Proceedings Report: Educational Programme on a Semi-arid Environment Susceptible to Climate Change in Northeast Asia 25 August - 3 September 2012, Horqin Sandy Land, Inner Mongolia, China

Event Proceedings

Proceedings Report: Educational Programme on a Semi-arid Environment Susceptible to Climate Change in Northeast Asia 25 August - 3 September 2012, Horqin Sandy Land, Inner Mongolia, China

PUBLISHED DATE

December 2012

Climate change is unambiguous in the northeast Asian nations of Mongolia, China, Korea and Japan. However, geography, economics, and cultural issues create significant differences when it comes to the ultimate effects of climate change in each country, and similarly constrain the resources available to tackle the problem. In many cases the effects are local and can be responded to at the level of a community or local government. At the same time there are many instances where the effects of climate change are regional and cross national borders, meaning that cooperation between countries is necessary.

Climate change is expected to cause various new problems, such as sea level rise and species extinction, but is equally likely to exacerbate existing problems. One such example is desertification, which is already one of the severest environmental problems in the world including northeast Asia. The definition of desertification by the Convention to Combat Desertification is “land degradation in arid, semiarid, and dry subhumid areas resulting from various factors, including climatic variations and human activities.” IPCC (2007a, b) showed that those dry areas are susceptible to climate change, and Xu et al. (2011) said that climate change is a major driving force in desertification, just as influential as human activities. In northeast Asia, China has most suffered from desertification for a long time, but other northeast Asian countries have also been affected in the form of dust storms from China. In this way desertification has had both local and cross-border influences, and now each country pays much attention to it.
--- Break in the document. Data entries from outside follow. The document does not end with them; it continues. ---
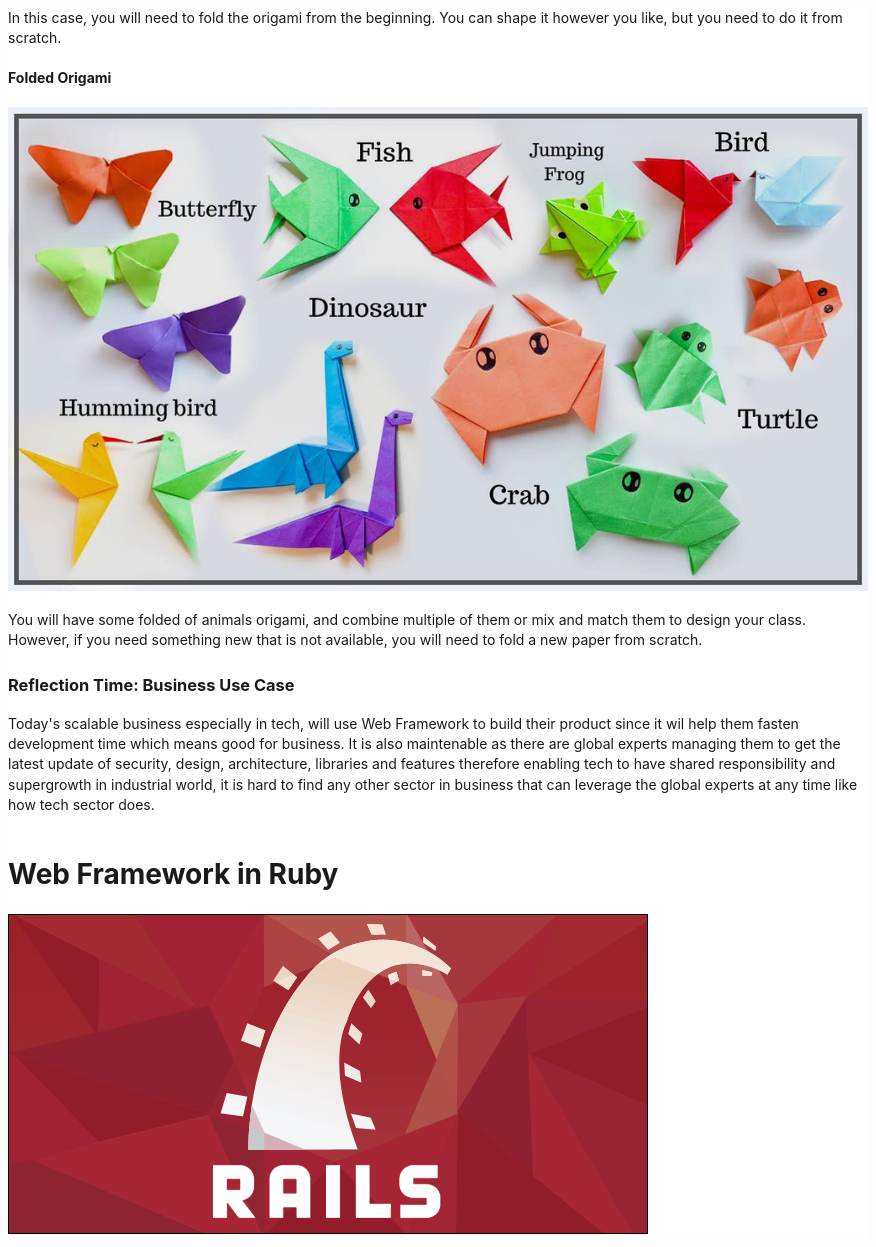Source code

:In this case, you will need to fold the origami from the beginning. You can shape it however you like, but you need to do it from scratch.

#### Folded Origami

![alt text](assets/origami_folded.jpeg)

You will have some folded of animals origami, and combine multiple of them or mix and match them to design your class. However, if you need something new that is not available, you will need to fold a new paper from scratch.

### Reflection Time: Business Use Case
Today's scalable business especially in tech, will use Web Framework to build their product since it wil help them fasten development time which means good for business. It is also maintenable as there are global experts managing them to get the latest update of security, design, architecture, libraries and features therefore enabling tech to have shared responsibility and supergrowth in industrial world, it is hard to find any other sector in business that can leverage the global experts at any time like how tech sector does.

# Web Framework in Ruby

![alt text](assets/rails.png)
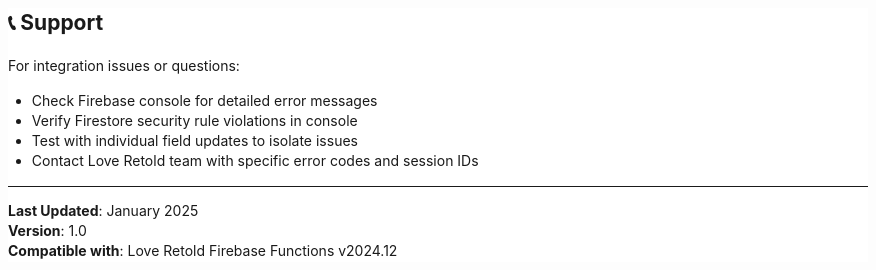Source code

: ## 📞 Support

For integration issues or questions:
- Check Firebase console for detailed error messages
- Verify Firestore security rule violations in console
- Test with individual field updates to isolate issues
- Contact Love Retold team with specific error codes and session IDs

---

**Last Updated**: January 2025  
**Version**: 1.0  
**Compatible with**: Love Retold Firebase Functions v2024.12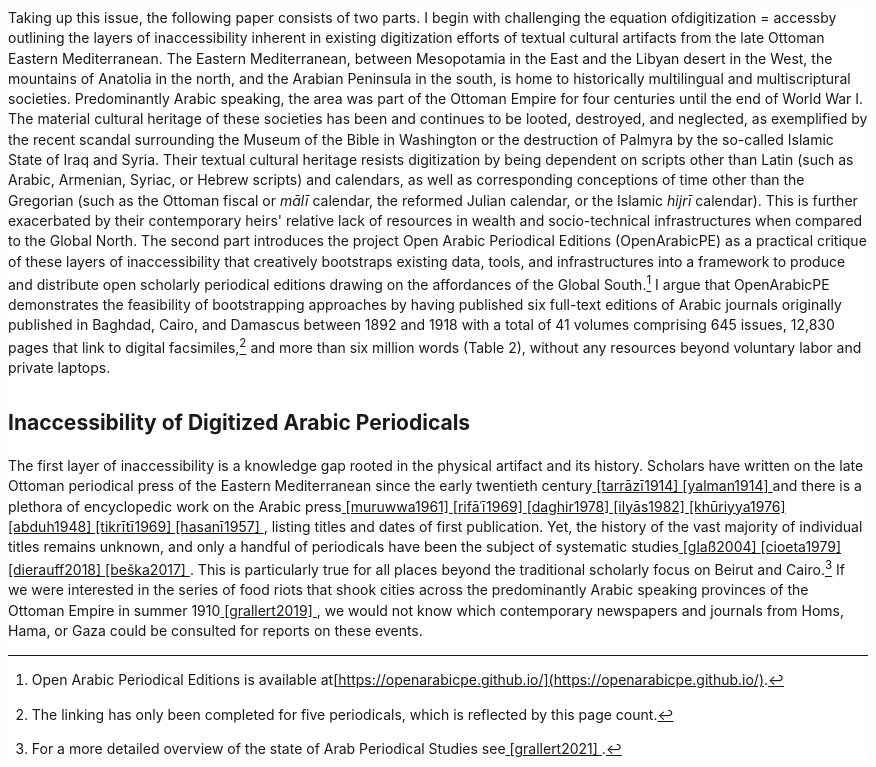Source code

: Taking up this issue, the following paper consists of two parts. I begin with challenging the equation ofdigitization = accessby outlining the layers of inaccessibility inherent in existing digitization efforts of textual cultural artifacts from the late Ottoman Eastern Mediterranean. The Eastern Mediterranean, between Mesopotamia in the East and the Libyan desert in the West, the mountains of Anatolia in the north, and the Arabian Peninsula in the south, is home to historically multilingual and multiscriptural societies. Predominantly Arabic speaking, the area was part of the Ottoman Empire for four centuries until the end of World War I. The material cultural heritage of these societies has been and continues to be looted, destroyed, and neglected, as exemplified by the recent scandal surrounding the Museum of the Bible in Washington or the destruction of Palmyra by the so-called Islamic State of Iraq and Syria. Their textual cultural heritage resists digitization by being dependent on scripts other than Latin (such as Arabic, Armenian, Syriac, or Hebrew scripts) and calendars, as well as corresponding conceptions of time other than the Gregorian (such as the Ottoman fiscal or _mālī_ calendar, the reformed Julian calendar, or the Islamic _hijrī_ calendar). This is further exacerbated by their contemporary heirs' relative lack of resources in wealth and socio-technical infrastructures when compared to the Global North. The second part introduces the project Open Arabic Periodical Editions (OpenArabicPE) as a practical critique of these layers of inaccessibility that creatively bootstraps existing data, tools, and infrastructures into a framework to produce and distribute open scholarly periodical editions drawing on the affordances of the Global South.[^1] I argue that OpenArabicPE demonstrates the feasibility of bootstrapping approaches by having published six full-text editions of Arabic journals originally published in Baghdad, Cairo, and Damascus between 1892 and 1918 with a total of 41 volumes comprising 645 issues, 12,830 pages that link to digital facsimiles,[^2] and more than six million words (Table 2), without any resources beyond voluntary labor and private laptops.




## Inaccessibility of Digitized Arabic Periodicals

The first layer of inaccessibility is a knowledge gap rooted in the physical artifact and its history. Scholars have written on the late Ottoman periodical press of the Eastern Mediterranean since the early twentieth century<a class="footnote-ref" href="#tarrāzī1914"> [tarrāzī1914] </a><a class="footnote-ref" href="#yalman1914"> [yalman1914] </a>and there is a plethora of encyclopedic work on the Arabic press<a class="footnote-ref" href="#muruwwa1961"> [muruwwa1961] </a><a class="footnote-ref" href="#rifāʿī1969"> [rifāʿī1969] </a><a class="footnote-ref" href="#daghir1978"> [daghir1978] </a><a class="footnote-ref" href="#ilyās1982"> [ilyās1982] </a><a class="footnote-ref" href="#khūriyya1976"> [khūriyya1976] </a><a class="footnote-ref" href="#abduh1948"> [abduh1948] </a><a class="footnote-ref" href="#tikrītī1969"> [tikrītī1969] </a><a class="footnote-ref" href="#hasanī1957"> [hasanī1957] </a>, listing titles and dates of first publication. Yet, the history of the vast majority of individual titles remains unknown, and only a handful of periodicals have been the subject of systematic studies<a class="footnote-ref" href="#glaß2004"> [glaß2004] </a><a class="footnote-ref" href="#cioeta1979"> [cioeta1979] </a><a class="footnote-ref" href="#dierauff2018"> [dierauff2018] </a><a class="footnote-ref" href="#beška2017"> [beška2017] </a>. This is particularly true for all places beyond the traditional scholarly focus on Beirut and Cairo.[^3] If we were interested in the series of food riots that shook cities across the predominantly Arabic speaking provinces of the Ottoman Empire in summer 1910<a class="footnote-ref" href="#grallert2019"> [grallert2019] </a>, we would not know which contemporary newspapers and journals from Homs, Hama, or Gaza could be consulted for reports on these events.


[^1]: Open Arabic Periodical Editions is available at[https://openarabicpe.github.io/](https://openarabicpe.github.io/).
[^2]: The linking has only been completed for five periodicals, which is reflected by this page count.
[^3]: For a more detailed overview of the state of Arab Periodical Studies see<a class="footnote-ref" href="#grallert2021"> [grallert2021] </a>.
[^4]: Handwritten note on[al-Muqtabas](https://openarabicpe.github.io/journal_al-muqtabas/tei/oclc_4770057679-i_13.TEIP5.xml#pb_1.d2e814)2.1, p.1. The digital facsimile is available at:[https://babel.hathitrust.org/cgi/imgsrv/image?id=umn.319510029968616;seq=12](https://babel.hathitrust.org/cgi/imgsrv/image?id=umn.319510029968616;seq=12). For more information about the Endangered Archives Programme, visit[http://eap.bl.uk](http://eap.bl.uk)
[^5]: The Arabic Union Catalogue (ArUC) is available at[https://www.aruc.org/](https://www.aruc.org/).
[^6]: The University of Minnesota copy is available at[https://catalog.hathitrust.org/Record/100658549](https://catalog.hathitrust.org/Record/100658549)and the Princeton University copy is available at[https://catalog.hathitrust.org/Record/008882293](https://catalog.hathitrust.org/Record/008882293).
[^7]: Claims to provide aproprietaryPDF version, whose text layer is currently incompatible with Adobe’s PDF reader. Download has, therefore, been disabled.
[^8]: See, for example,[https://eap.bl.uk/archive-file/EAP119-1-18-1](https://eap.bl.uk/archive-file/EAP119-1-18-1).
[^9]: For an introduction to the particularities of Arabic script see<a class="footnote-ref" href="#nemeth2017"> [nemeth2017] </a>.
[^10]: On the background of Unicode and its application to Arabic, see<a class="footnote-ref" href="#nemeth2017"> [nemeth2017] </a>. Nemeth also provides the most concise overview of the work of Thomas Milo, the most profound critic of digital approaches to Arabic script and the founder of DecoType<a class="footnote-ref" href="#nemeth2017"> [nemeth2017] </a>.
[^11]: There is a huge and unmarked gap in _al-Maktaba al-shāmila_ ’s transcription of _al-Muqtabas_ 5.7 between[p.463](https://openarabicpe.github.io/journal_al-muqtabas/tei/oclc_4770057679-i_54.TEIP5.xml#pb_61.d1e2036)and[p.466](https://openarabicpe.github.io/journal_al-muqtabas/tei/oclc_4770057679-i_54.TEIP5.xml#pb_64.d1e2045), which is reproduced in[this “fakesimile.” ](https://archive.alsharekh.org/MagazinePages/Magazine_JPG/AL_moqtabs/Al_moqtabs_1910/Issue_7/605.JPG)
[^12]: For a recent conceptualization of the term see<a class="footnote-ref" href="#ragnedda2019"> [ragnedda2019] </a>. Unfortunately, while acknowledging the multiple socio-technological layers, they focus solely on the Internet and do not mention the hegemony of English. This is also true for<a class="footnote-ref" href="#townsend2013"> [townsend2013] </a>.
[^13]: It must be noted that corruption and waste are not the only culprits to blame. Israel deliberately damaged and destroyed power plants in the 2006 war.
[^14]: Our TEI customization for Arabic periodicals is openly available at[https://github.com/OpenArabicPE/OpenArabicPE_ODD](https://github.com/OpenArabicPE/OpenArabicPE_ODD).
[^15]: Our code is openly available at[https://github.com/OpenArabicPE/convert_tei-to-bibliographic-data](https://github.com/OpenArabicPE/convert_tei-to-bibliographic-data). It uses `<tei:biblStruct>` as an intermediary format and can also generate YAML and Zotero RDF.
[^16]: See<a class="footnote-ref" href="#sharīf1911"> [sharīf1911] </a>for an example, stating, “Four lines are unclear on p.422.” 
[^17]: In other instances, such as the journals[Lughat al-ʿArab](https://github.com/OpenArabicPE/journal_lughat-al-arab)and[al-Ustādh](https://github.com/OpenArabicPE/journal_al-ustadh), _al-Maktaba al-shāmila_ did provide page breaks that correspond to a printed edition. My gratitude goes to Dimitar Dragnev, Talha Güzel, Dilan Hatun, Hans Magne Jaatun, Xaver Kretzschmar, Daniel Lloyd, Klara Mayer, Tobias Sick, Manzi Tanna-Händel, and Layla Youssef, who contributed their time to this task.
[^18]: The current cut-off date is 1918.
[^19]: Size includes TEI files and bibliographic metadata (BibTeX, MODS).
[^20]: TEI Boilerplate is available at[http://dcl.slis.indiana.edu/teibp/](http://dcl.slis.indiana.edu/teibp/).
[^21]: If we were to produce our own facsimiles, I would recommend uploading them to the Internet Archive, which also provides basic IIIF support since 2015<a class="footnote-ref" href="#iiif2020"> [iiif2020] </a>.
[^22]: Students and teachers have access to private repositories and additional features otherwise reserved for paying users through GitHub’s education program. Proof of eligibility is based on institutional email addresses.
[^23]: There are at least two issues here. The first is practical access to Google services. Some countries, such as China, ban their citizens from using Google or prevent access to its services for anyone within their IP range, while others, such as Iran, are blocked from accessing Google due to, for instance, U.S. sanctions. There are also perfectly good political reasons for objecting to using a platform whose business-model is built upon creating and monetizing highly specific behavioural profiles of individual users.
[^24]: This includes stable BibTeX cite keys for referencing the periodicals in academic writing. See our Zotero Group at[https://www.zotero.org/groups/OpenArabicPE](https://www.zotero.org/groups/OpenArabicPE).
[^25]: For an introduction to the conceptual critique of copyrights see<a class="footnote-ref" href="#hall2016"> [hall2016] </a>. For a specific application to TEI XML files see<a class="footnote-ref" href="#hannesschlager2020"> [hannesschlager2020] </a>.
[^26]: My inquiries about the legal basis for this decision have not been replied to.
[^27]: For more information, see the Right To Left conference at[https://dhsi.org/dhsi-2021-online-edition/dhsi-2021-online-edition-aligned-conferences-and-events/dhsi-2021-right-to-left/](https://dhsi.org/dhsi-2021-online-edition/dhsi-2021-online-edition-aligned-conferences-and-events/dhsi-2021-right-to-left/); Digital Humanities Institute-Beirut (DHIB)[https://dhibeirut.wordpress.com/](https://dhibeirut.wordpress.com/); the Islamicate Digital Humanities Network (IDHN)[https://idhn.org/](https://idhn.org/); Digital Orientalist[https://digitalorientalist.com/](https://digitalorientalist.com/); and the Historical Middle East Data Alliance[https://github.com/Hist-ME](https://github.com/Hist-ME).## Bibliography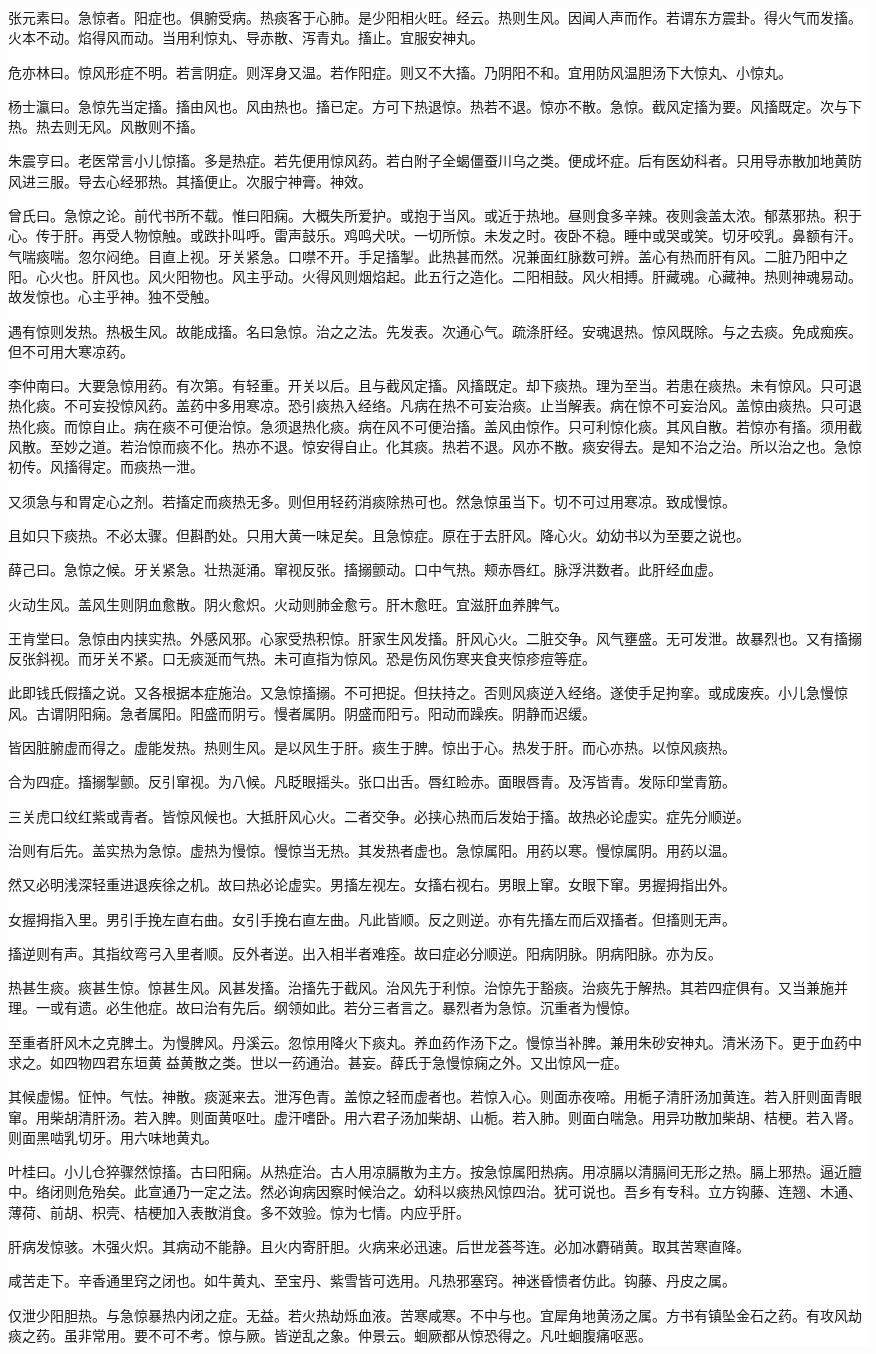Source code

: 张元素曰。急惊者。阳症也。俱腑受病。热痰客于心肺。是少阳相火旺。经云。热则生风。因闻人声而作。若谓东方震卦。得火气而发搐。火本不动。焰得风而动。当用利惊丸、导赤散、泻青丸。搐止。宜服安神丸。  

危亦林曰。惊风形症不明。若言阴症。则浑身又温。若作阳症。则又不大搐。乃阴阳不和。宜用防风温胆汤下大惊丸、小惊丸。  

杨士瀛曰。急惊先当定搐。搐由风也。风由热也。搐已定。方可下热退惊。热若不退。惊亦不散。急惊。截风定搐为要。风搐既定。次与下热。热去则无风。风散则不搐。  

朱震亨曰。老医常言小儿惊搐。多是热症。若先便用惊风药。若白附子全蝎僵蚕川乌之类。便成坏症。后有医幼科者。只用导赤散加地黄防风进三服。导去心经邪热。其搐便止。次服宁神膏。神效。  

曾氏曰。急惊之论。前代书所不载。惟曰阳痫。大概失所爱护。或抱于当风。或近于热地。昼则食多辛辣。夜则衾盖太浓。郁蒸邪热。积于心。传于肝。再受人物惊触。或跌扑叫呼。雷声鼓乐。鸡鸣犬吠。一切所惊。未发之时。夜卧不稳。睡中或哭或笑。切牙咬乳。鼻额有汗。气喘痰喘。忽尔闷绝。目直上视。牙关紧急。口噤不开。手足搐掣。此热甚而然。况兼面红脉数可辨。盖心有热而肝有风。二脏乃阳中之阳。心火也。肝风也。风火阳物也。风主乎动。火得风则烟焰起。此五行之造化。二阳相鼓。风火相搏。肝藏魂。心藏神。热则神魂易动。故发惊也。心主乎神。独不受触。  

遇有惊则发热。热极生风。故能成搐。名曰急惊。治之之法。先发表。次通心气。疏涤肝经。安魂退热。惊风既除。与之去痰。免成痴疾。但不可用大寒凉药。  

李仲南曰。大要急惊用药。有次第。有轻重。开关以后。且与截风定搐。风搐既定。却下痰热。理为至当。若患在痰热。未有惊风。只可退热化痰。不可妄投惊风药。盖药中多用寒凉。恐引痰热入经络。凡病在热不可妄治痰。止当解表。病在惊不可妄治风。盖惊由痰热。只可退热化痰。而惊自止。病在痰不可便治惊。急须退热化痰。病在风不可便治搐。盖风由惊作。只可利惊化痰。其风自散。若惊亦有搐。须用截风散。至妙之道。若治惊而痰不化。热亦不退。惊安得自止。化其痰。热若不退。风亦不散。痰安得去。是知不治之治。所以治之也。急惊初传。风搐得定。而痰热一泄。  

又须急与和胃定心之剂。若搐定而痰热无多。则但用轻药消痰除热可也。然急惊虽当下。切不可过用寒凉。致成慢惊。  

且如只下痰热。不必太骤。但斟酌处。只用大黄一味足矣。且急惊症。原在于去肝风。降心火。幼幼书以为至要之说也。  

薛己曰。急惊之候。牙关紧急。壮热涎涌。窜视反张。搐搦颤动。口中气热。颊赤唇红。脉浮洪数者。此肝经血虚。  

火动生风。盖风生则阴血愈散。阴火愈炽。火动则肺金愈亏。肝木愈旺。宜滋肝血养脾气。  

王肯堂曰。急惊由内挟实热。外感风邪。心家受热积惊。肝家生风发搐。肝风心火。二脏交争。风气壅盛。无可发泄。故暴烈也。又有搐搦反张斜视。而牙关不紧。口无痰涎而气热。未可直指为惊风。恐是伤风伤寒夹食夹惊疹痘等症。  

此即钱氏假搐之说。又各根据本症施治。又急惊搐搦。不可把捉。但扶持之。否则风痰逆入经络。遂使手足拘挛。或成废疾。小儿急慢惊风。古谓阴阳痫。急者属阳。阳盛而阴亏。慢者属阴。阴盛而阳亏。阳动而躁疾。阴静而迟缓。  

皆因脏腑虚而得之。虚能发热。热则生风。是以风生于肝。痰生于脾。惊出于心。热发于肝。而心亦热。以惊风痰热。  

合为四症。搐搦掣颤。反引窜视。为八候。凡眨眼摇头。张口出舌。唇红睑赤。面眼唇青。及泻皆青。发际印堂青筋。  

三关虎口纹红紫或青者。皆惊风候也。大抵肝风心火。二者交争。必挟心热而后发始于搐。故热必论虚实。症先分顺逆。  

治则有后先。盖实热为急惊。虚热为慢惊。慢惊当无热。其发热者虚也。急惊属阳。用药以寒。慢惊属阴。用药以温。  

然又必明浅深轻重进退疾徐之机。故曰热必论虚实。男搐左视左。女搐右视右。男眼上窜。女眼下窜。男握拇指出外。  

女握拇指入里。男引手挽左直右曲。女引手挽右直左曲。凡此皆顺。反之则逆。亦有先搐左而后双搐者。但搐则无声。  

搐逆则有声。其指纹弯弓入里者顺。反外者逆。出入相半者难痊。故曰症必分顺逆。阳病阴脉。阴病阳脉。亦为反。  

热甚生痰。痰甚生惊。惊甚生风。风甚发搐。治搐先于截风。治风先于利惊。治惊先于豁痰。治痰先于解热。其若四症俱有。又当兼施并理。一或有遗。必生他症。故曰治有先后。纲领如此。若分三者言之。暴烈者为急惊。沉重者为慢惊。  

至重者肝风木之克脾土。为慢脾风。丹溪云。忽惊用降火下痰丸。养血药作汤下之。慢惊当补脾。兼用朱砂安神丸。清米汤下。更于血药中求之。如四物四君东垣黄 益黄散之类。世以一药通治。甚妄。薛氏于急慢惊痫之外。又出惊风一症。  

其候虚惕。怔忡。气怯。神散。痰涎来去。泄泻色青。盖惊之轻而虚者也。若惊入心。则面赤夜啼。用栀子清肝汤加黄连。若入肝则面青眼窜。用柴胡清肝汤。若入脾。则面黄呕吐。虚汗嗜卧。用六君子汤加柴胡、山栀。若入肺。则面白喘急。用异功散加柴胡、桔梗。若入肾。则面黑啮乳切牙。用六味地黄丸。  

叶桂曰。小儿仓猝骤然惊搐。古曰阳痫。从热症治。古人用凉膈散为主方。按急惊属阳热病。用凉膈以清膈间无形之热。膈上邪热。逼近膻中。络闭则危殆矣。此宣通乃一定之法。然必询病因察时候治之。幼科以痰热风惊四治。犹可说也。吾乡有专科。立方钩藤、连翘、木通、薄荷、前胡、枳壳、桔梗加入表散消食。多不效验。惊为七情。内应乎肝。  

肝病发惊骇。木强火炽。其病动不能静。且火内寄肝胆。火病来必迅速。后世龙荟芩连。必加冰麝硝黄。取其苦寒直降。  

咸苦走下。辛香通里窍之闭也。如牛黄丸、至宝丹、紫雪皆可选用。凡热邪塞窍。神迷昏愦者仿此。钩藤、丹皮之属。  

仅泄少阳胆热。与急惊暴热内闭之症。无益。若火热劫烁血液。苦寒咸寒。不中与也。宜犀角地黄汤之属。方书有镇坠金石之药。有攻风劫痰之药。虽非常用。要不可不考。惊与厥。皆逆乱之象。仲景云。蛔厥都从惊恐得之。凡吐蛔腹痛呕恶。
Japan has previously cooperated with China in combatting desertification at the government, academic, and grass-root levels. Unfortunately, some of the Japanese projects were not effective because they were often narrow-minded and one sided, aimed exclusively at the photogenic task of planting trees without duly considering local socio-ecological conditions. In recent years, however, Japanese researchers, NPOs, and NGOs have worked together with local people such as local governments, researchers, and residents in order to develop a better outcome. In this context a central challenge is the integration of the many individual approaches, each separately made by the different levels or stakeholders. The first step to achieve some kind of integration is to understand each approach and gain a holistic point of view.

The RCCCA was founded in part to address adaptation issues, primarily through training and network building at the scale of communities and through academic connections. In this sense, we organized an educational programme for students to study desertification, and adaptation to it, in cooperation with different local stakeholders. This programme was carried out in the Horqin Sandy Land from 25 August to 3 September 2012 and consisted of fieldwork and a workshop. The Horqin Sandy Land is one of the most desertified regions in the world and as a result many researchers, practitioners, and local governments work on desertification in the area. Those stakeholders supported the programme.